Warum der Steigerwald als Standort für das Projekt „Zentrum Nachhaltigkeit Wald“? In diesem Landstrich, so Brunner, haben die Menschen Nachhaltigkeit schon im Mittelalter in ihren Forstordnungen festgeschrieben. Sie sehen den Wald nicht nur als Holzproduzent, sondern auch als Lebensraum und wichtigen Teil ihrer Heimat. Nicht erst seit der Diskussion um den Nationalpark sei außerdem bekannt, dass es hier außergewöhnliche Waldbestände gebe, beispielsweise mit sehr alten Buchen. Georg Windisch, Leiter der bayerischen Forstverwaltung, nannte als Zielgruppen für das Waldzentrum Vereine, Verbände, Initiativen und Wirtschaftskreise, das Fachpublikum und Multiplikatoren, Familien und Kindergruppen sowie regionale und überregionale Touristen. Touristische Anziehungspunkte könnten ein Baumwipfelpfad, ein Kletterwald, eine Burg(-ruine) aus Holz, ein Tiergehege, ein Nachhaltigkeitsbaum, ein Baumhotel, eine Riesen-Baumrutsche und ein Kunstwald sein. Wolfgang-Günther Ewald vom Referat für Integrierte Ländliche Entwicklung schließlich hielte es für gut, wenn sich die drei schon bestehenden ILE-Verbünde Südlicher Landkreis Haßberge, Dorfschätze und Main-Steigerwald zusammenschließen und damit als Einheit den Steigerwaldraum abdecken würden.
Die Gastgeberstadt Gerolzhofen und ihre uralten Bezüge zum Wald stellte Zweiter Bürgermeister Erich Servatius in kurzen Zügen vor.
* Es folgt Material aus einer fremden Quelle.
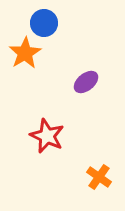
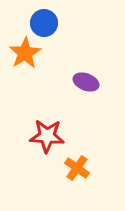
purple ellipse: rotated 60 degrees clockwise
red star: rotated 20 degrees counterclockwise
orange cross: moved 22 px left, 9 px up
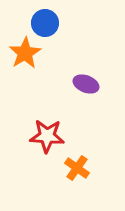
blue circle: moved 1 px right
purple ellipse: moved 2 px down
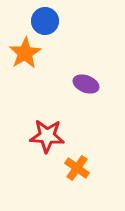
blue circle: moved 2 px up
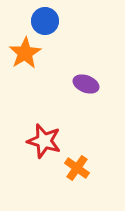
red star: moved 3 px left, 5 px down; rotated 12 degrees clockwise
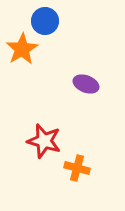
orange star: moved 3 px left, 4 px up
orange cross: rotated 20 degrees counterclockwise
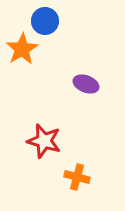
orange cross: moved 9 px down
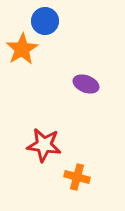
red star: moved 4 px down; rotated 8 degrees counterclockwise
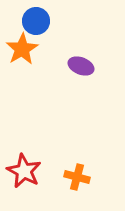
blue circle: moved 9 px left
purple ellipse: moved 5 px left, 18 px up
red star: moved 20 px left, 26 px down; rotated 20 degrees clockwise
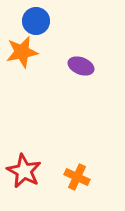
orange star: moved 3 px down; rotated 20 degrees clockwise
orange cross: rotated 10 degrees clockwise
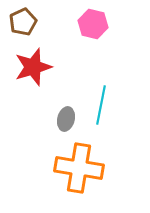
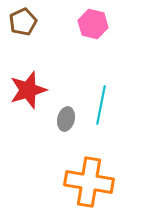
red star: moved 5 px left, 23 px down
orange cross: moved 10 px right, 14 px down
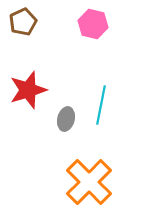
orange cross: rotated 36 degrees clockwise
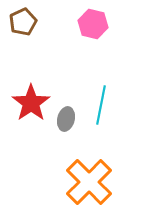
red star: moved 3 px right, 13 px down; rotated 18 degrees counterclockwise
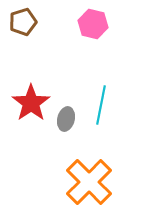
brown pentagon: rotated 8 degrees clockwise
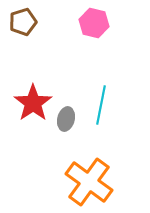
pink hexagon: moved 1 px right, 1 px up
red star: moved 2 px right
orange cross: rotated 9 degrees counterclockwise
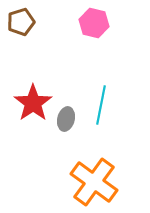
brown pentagon: moved 2 px left
orange cross: moved 5 px right
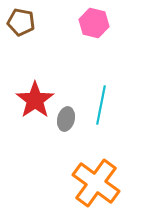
brown pentagon: rotated 28 degrees clockwise
red star: moved 2 px right, 3 px up
orange cross: moved 2 px right, 1 px down
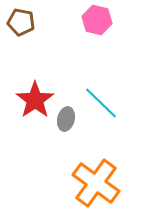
pink hexagon: moved 3 px right, 3 px up
cyan line: moved 2 px up; rotated 57 degrees counterclockwise
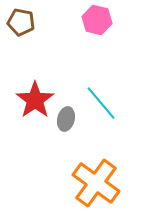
cyan line: rotated 6 degrees clockwise
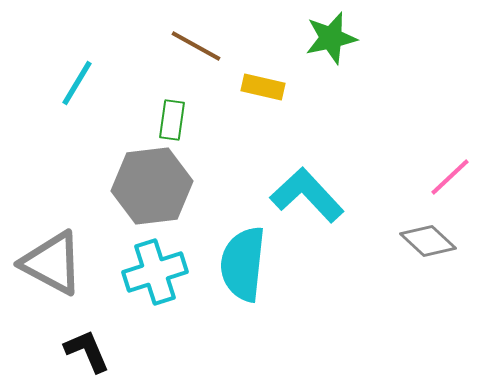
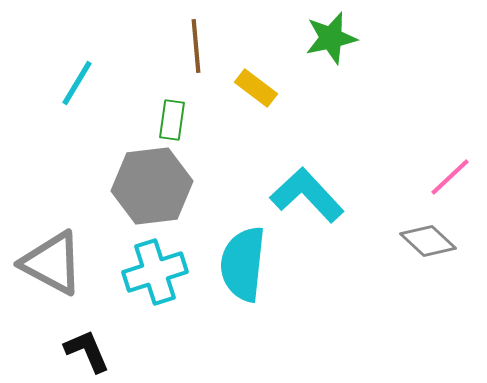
brown line: rotated 56 degrees clockwise
yellow rectangle: moved 7 px left, 1 px down; rotated 24 degrees clockwise
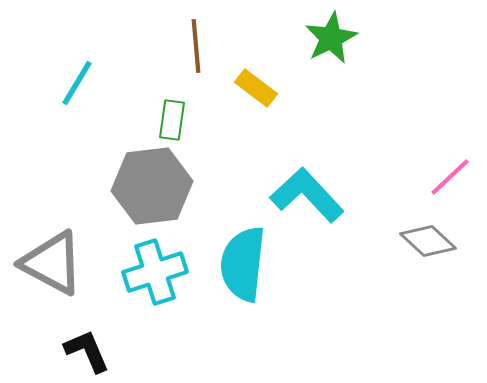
green star: rotated 14 degrees counterclockwise
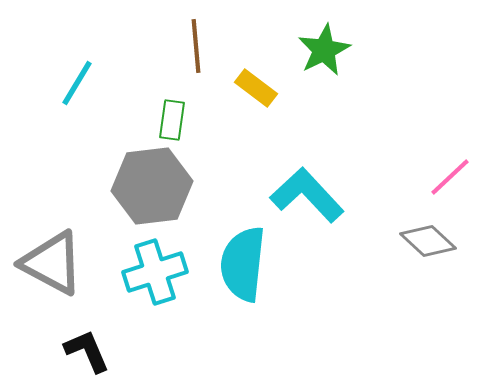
green star: moved 7 px left, 12 px down
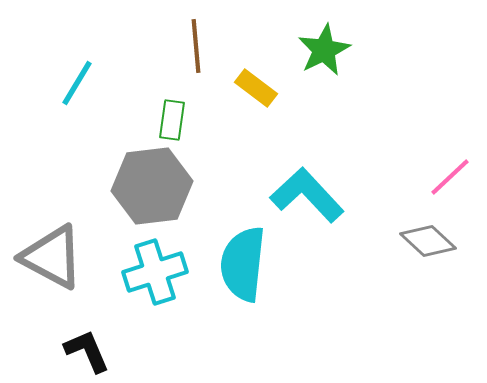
gray triangle: moved 6 px up
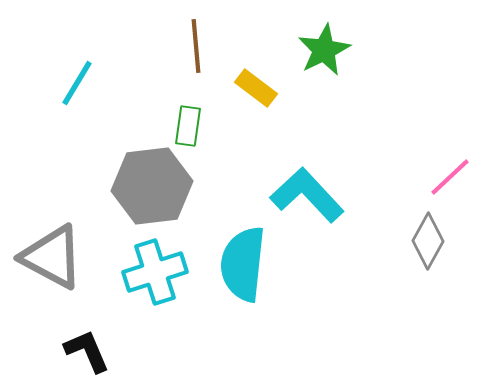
green rectangle: moved 16 px right, 6 px down
gray diamond: rotated 76 degrees clockwise
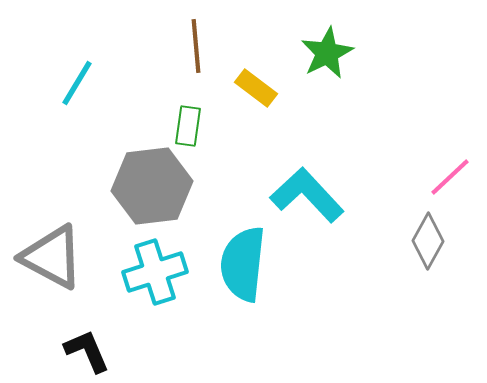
green star: moved 3 px right, 3 px down
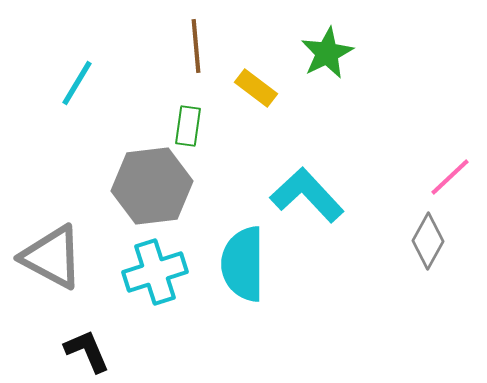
cyan semicircle: rotated 6 degrees counterclockwise
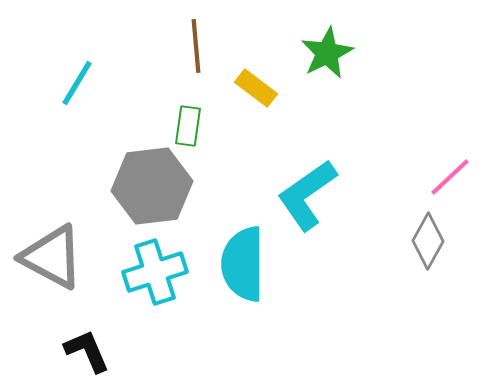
cyan L-shape: rotated 82 degrees counterclockwise
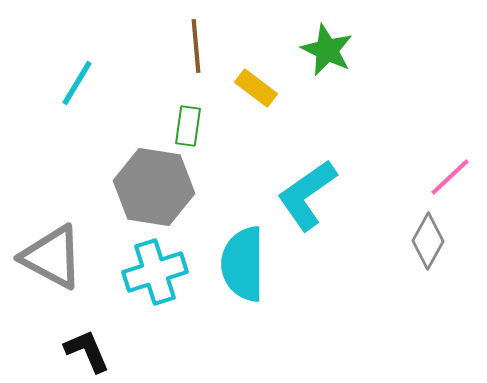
green star: moved 3 px up; rotated 20 degrees counterclockwise
gray hexagon: moved 2 px right, 1 px down; rotated 16 degrees clockwise
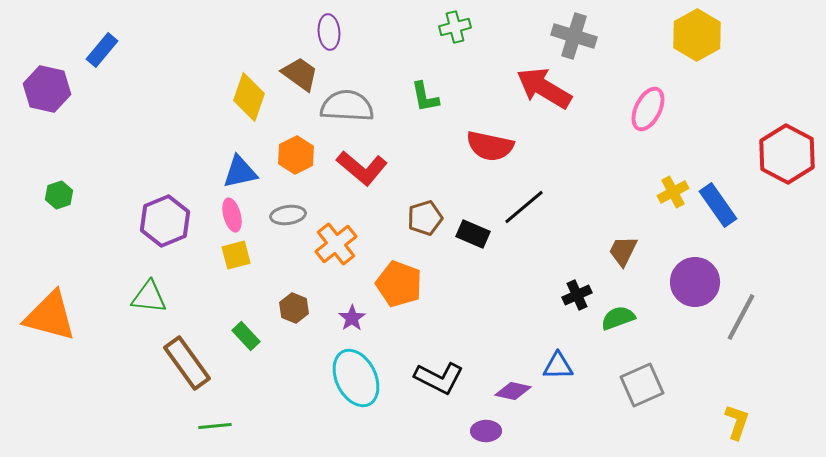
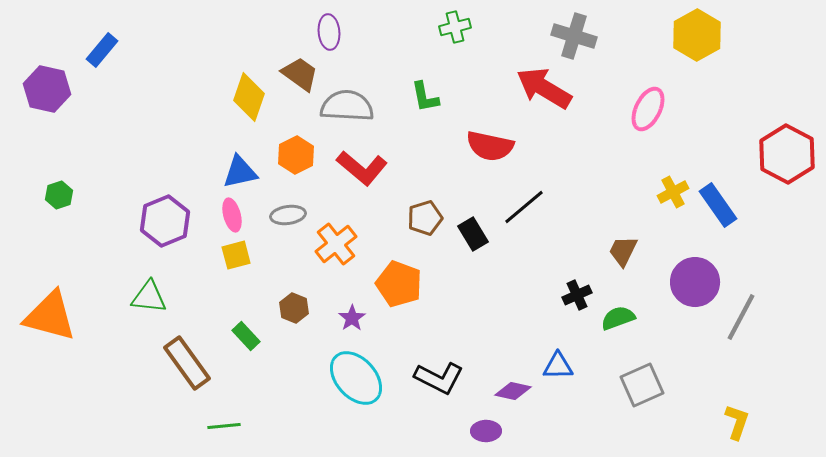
black rectangle at (473, 234): rotated 36 degrees clockwise
cyan ellipse at (356, 378): rotated 16 degrees counterclockwise
green line at (215, 426): moved 9 px right
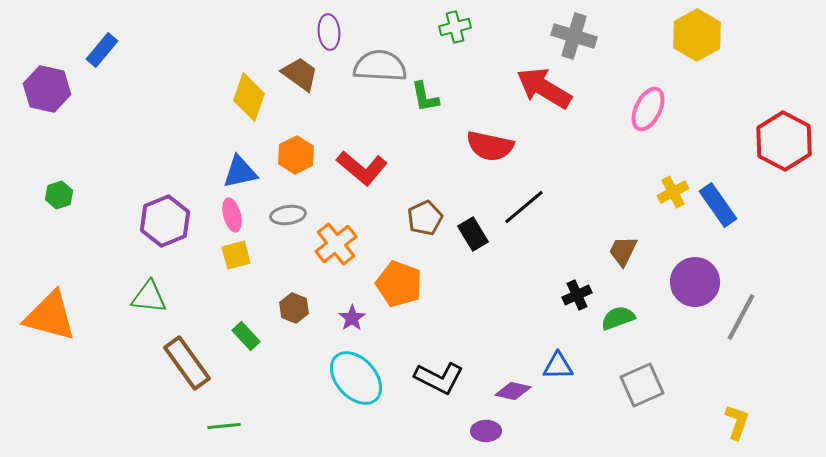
gray semicircle at (347, 106): moved 33 px right, 40 px up
red hexagon at (787, 154): moved 3 px left, 13 px up
brown pentagon at (425, 218): rotated 8 degrees counterclockwise
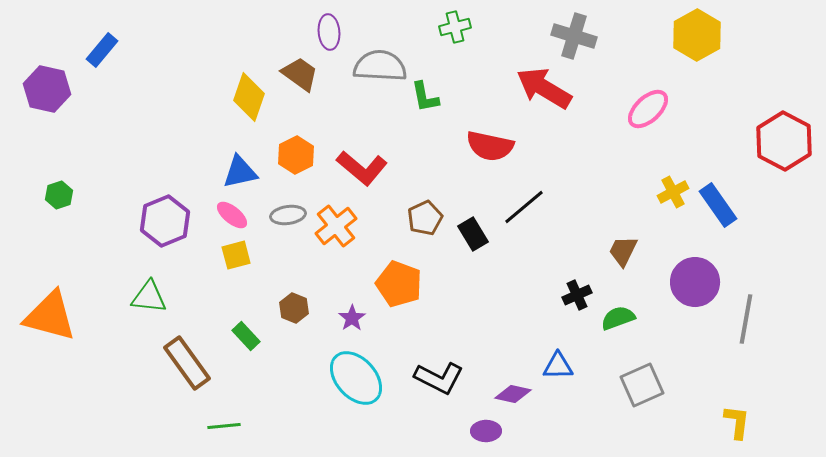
pink ellipse at (648, 109): rotated 21 degrees clockwise
pink ellipse at (232, 215): rotated 36 degrees counterclockwise
orange cross at (336, 244): moved 18 px up
gray line at (741, 317): moved 5 px right, 2 px down; rotated 18 degrees counterclockwise
purple diamond at (513, 391): moved 3 px down
yellow L-shape at (737, 422): rotated 12 degrees counterclockwise
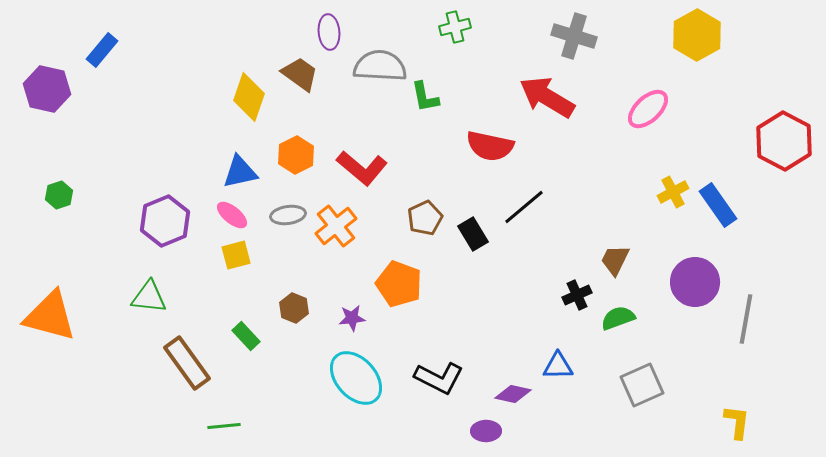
red arrow at (544, 88): moved 3 px right, 9 px down
brown trapezoid at (623, 251): moved 8 px left, 9 px down
purple star at (352, 318): rotated 28 degrees clockwise
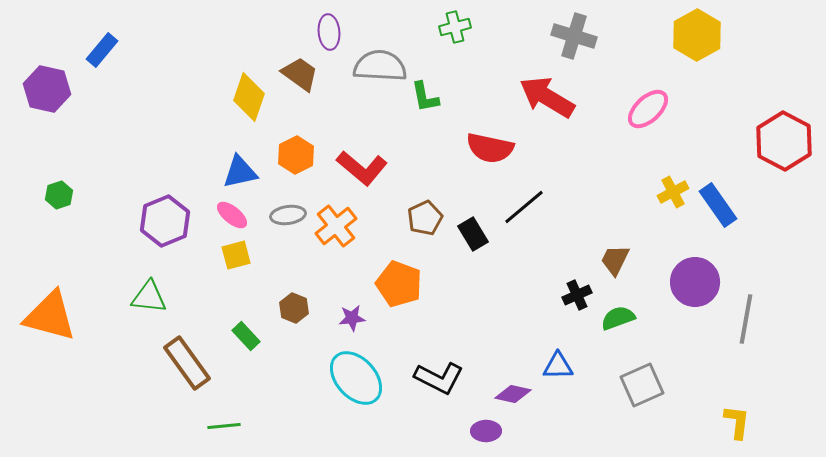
red semicircle at (490, 146): moved 2 px down
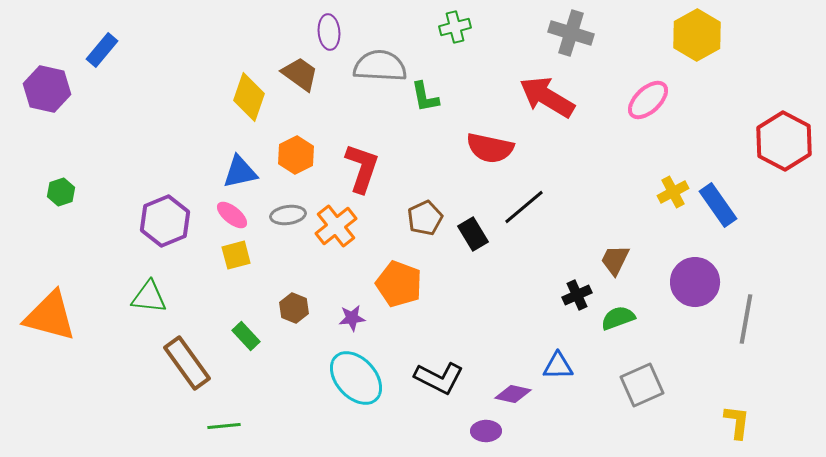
gray cross at (574, 36): moved 3 px left, 3 px up
pink ellipse at (648, 109): moved 9 px up
red L-shape at (362, 168): rotated 111 degrees counterclockwise
green hexagon at (59, 195): moved 2 px right, 3 px up
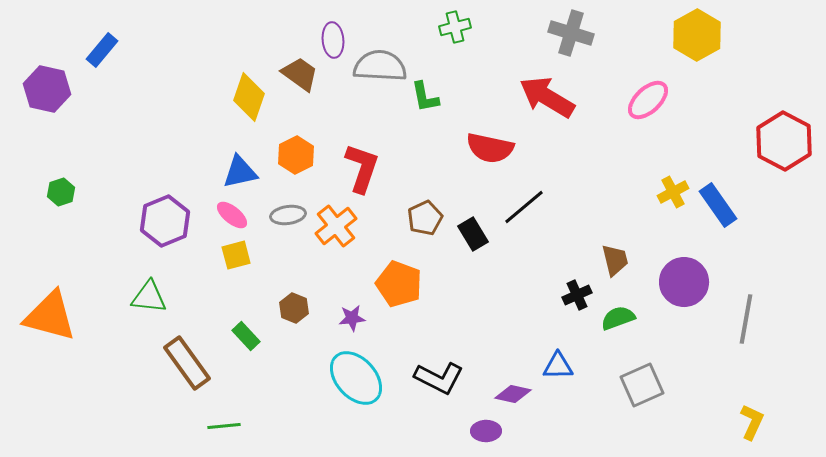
purple ellipse at (329, 32): moved 4 px right, 8 px down
brown trapezoid at (615, 260): rotated 140 degrees clockwise
purple circle at (695, 282): moved 11 px left
yellow L-shape at (737, 422): moved 15 px right; rotated 18 degrees clockwise
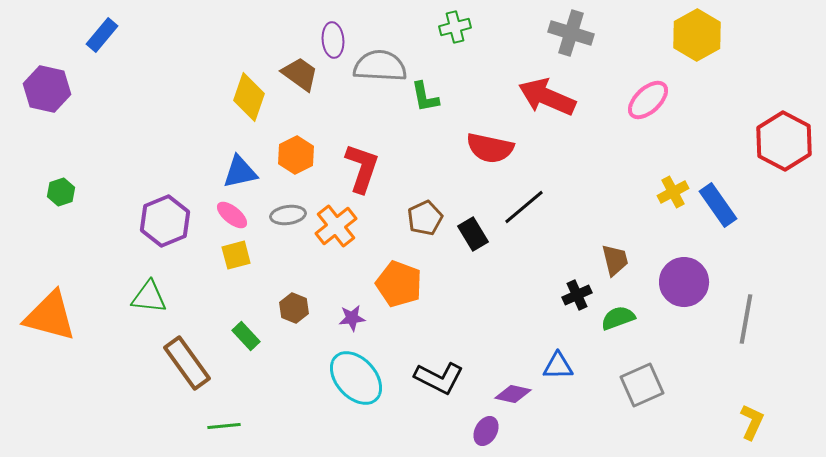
blue rectangle at (102, 50): moved 15 px up
red arrow at (547, 97): rotated 8 degrees counterclockwise
purple ellipse at (486, 431): rotated 60 degrees counterclockwise
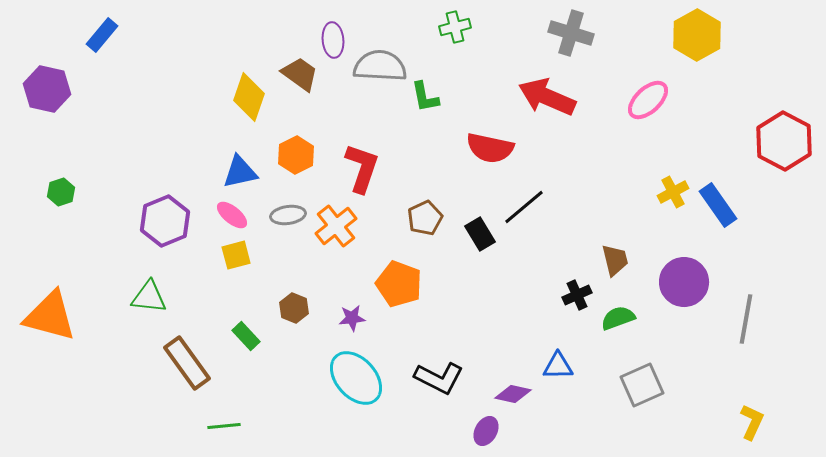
black rectangle at (473, 234): moved 7 px right
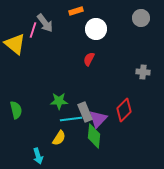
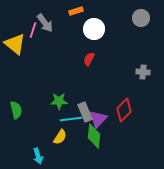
white circle: moved 2 px left
yellow semicircle: moved 1 px right, 1 px up
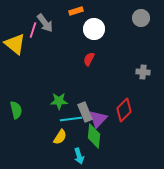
cyan arrow: moved 41 px right
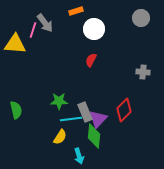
yellow triangle: rotated 35 degrees counterclockwise
red semicircle: moved 2 px right, 1 px down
Gerhard Eck, Staatssekretär im bayerischen Innenministerium, lobte das „parteiübergreifende Engagement“, das dieses Nachhaltigkeitszentrum möglich mache. Den Bund Naturschutz lud er ausdrücklich ein, bei der Gestaltung des Zentrums mitzuwirken. Dieses Zentrum ist im Grunde die Antwort auf den Vorstoß des Bund Naturschutz, im Steigerwald einen Nationalpark einzurichten. Das war bekanntlich auf heftigen Widerstand der Bevölkerung gestoßen. Die Staatsregierung kam schließlich zur Einsicht, eine derartige Einrichtung nicht gegen den Willen der Menschen des Landstrichs durchzudrücken. Der Grundgedanke des Nachhaltigkeitszentrums stammt vom Verein „Unser Steigerwald“, unter dessen Dach die Gegner des Nationalparks versammelt sind.